La banda —y los instrumentos, las carpas, los sobres de dormir, las colchonetas de yoga, los bolsos— entra al predio cuando pasa por debajo de la pancarta con el nombre del festival y entre dos manos abiertas y gigantes, que tienen un ojo dibujado en la palma, creadas para mantenerse estáticas sobre la tierra. La primera vista panorámica: miles de carpas de diferentes colores que se amontonan debajo de los árboles en un descampado amplio. Las personas circulan de un lado a otro y, en su mano, llevan un vaso de plástico ancho y de color amarillo o azul que tiene escrito la palabra “Isoca”. Más adelante, se ve un escenario alto en el que ya comenzó a correr la grilla musical, cuando comienza a bajar el sol. Las personas se reúnen sobre pareos, en ronda, sentadas sobre la tierra. Por detrás del escenario, la densidad poblacional de carpas en la zona de músicos es menor y hacia la laguna, donde se refleja el rosado del sol. En un instante se hace de noche y, de entre los árboles, se escucha una música con groove que proviene del segundo escenario. 

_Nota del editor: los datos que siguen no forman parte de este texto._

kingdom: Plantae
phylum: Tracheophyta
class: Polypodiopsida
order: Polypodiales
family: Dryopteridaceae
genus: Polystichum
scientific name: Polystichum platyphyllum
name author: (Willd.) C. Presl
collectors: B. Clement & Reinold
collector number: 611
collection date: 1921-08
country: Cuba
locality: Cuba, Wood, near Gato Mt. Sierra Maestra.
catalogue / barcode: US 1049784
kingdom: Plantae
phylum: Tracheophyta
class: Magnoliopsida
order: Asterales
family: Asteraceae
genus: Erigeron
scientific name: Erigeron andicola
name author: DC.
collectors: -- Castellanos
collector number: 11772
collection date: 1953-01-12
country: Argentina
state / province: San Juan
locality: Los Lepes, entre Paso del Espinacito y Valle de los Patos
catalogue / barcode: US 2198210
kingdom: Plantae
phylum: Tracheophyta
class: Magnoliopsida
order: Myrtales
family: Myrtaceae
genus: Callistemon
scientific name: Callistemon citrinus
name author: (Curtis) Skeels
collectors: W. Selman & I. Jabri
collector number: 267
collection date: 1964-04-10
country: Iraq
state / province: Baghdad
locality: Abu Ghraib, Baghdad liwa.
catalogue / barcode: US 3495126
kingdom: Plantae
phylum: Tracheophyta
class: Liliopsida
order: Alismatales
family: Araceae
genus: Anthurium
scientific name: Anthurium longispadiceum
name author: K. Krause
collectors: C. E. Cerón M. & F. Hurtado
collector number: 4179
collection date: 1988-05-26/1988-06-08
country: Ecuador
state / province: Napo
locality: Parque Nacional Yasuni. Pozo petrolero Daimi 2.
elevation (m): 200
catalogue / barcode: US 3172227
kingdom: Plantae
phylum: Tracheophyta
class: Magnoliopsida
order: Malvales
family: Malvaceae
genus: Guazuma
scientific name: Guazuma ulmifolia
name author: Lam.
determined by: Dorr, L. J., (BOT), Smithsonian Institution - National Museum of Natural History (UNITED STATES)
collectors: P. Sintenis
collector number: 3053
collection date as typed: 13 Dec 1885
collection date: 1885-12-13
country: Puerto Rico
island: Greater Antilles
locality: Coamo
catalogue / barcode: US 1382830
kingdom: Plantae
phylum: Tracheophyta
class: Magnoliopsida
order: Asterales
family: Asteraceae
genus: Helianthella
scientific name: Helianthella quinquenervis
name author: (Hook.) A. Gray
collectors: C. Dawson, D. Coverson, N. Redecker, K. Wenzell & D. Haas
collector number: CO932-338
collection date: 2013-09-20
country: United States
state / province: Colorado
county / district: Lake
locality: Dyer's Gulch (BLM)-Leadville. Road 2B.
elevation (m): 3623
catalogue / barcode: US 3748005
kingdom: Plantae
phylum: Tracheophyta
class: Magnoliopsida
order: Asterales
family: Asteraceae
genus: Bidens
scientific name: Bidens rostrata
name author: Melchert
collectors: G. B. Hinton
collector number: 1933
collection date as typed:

Entre ambos, se ubica el centro del camping: puestos de ropa y cosmética sustentable, de comida y bebida. A esa hora de la noche, las filas para hacerse de un sándwich, pizza o arepa se alargan. Casi todas las opciones de bebida y comida del menú salen un pesoca, que equivale a 800 pesos argentinos. Con esa moneda se manejan las 1300 personas que compraron la entrada para el festival y las 36 bandas o solistas, que hacen la grilla y llevan sus acompañantes. Entre la gente, y conectados con walkie talkies, están los hermanos Andersen: Camila, Sebastián, Maximiliano, Santiago y Valentín. Los organizadores se entremezclan entre los músicos que ellos mismos invitaron a participar del festival, y también entre quienes están ahí porque los quisieron ir a ver. 

Foto: Agustina Lombardi

La primera noche del Isoca comienza a cerrarse después de ver tocar a Adrián Berra el día de su cumpleaños y bailar la música de Miqui Maus. Desde la plena oscuridad de la carpa, sobre la orilla de la laguna, se ven personas reunidas alrededor de una fogata. Bailan en círuclo alguna chacarera. 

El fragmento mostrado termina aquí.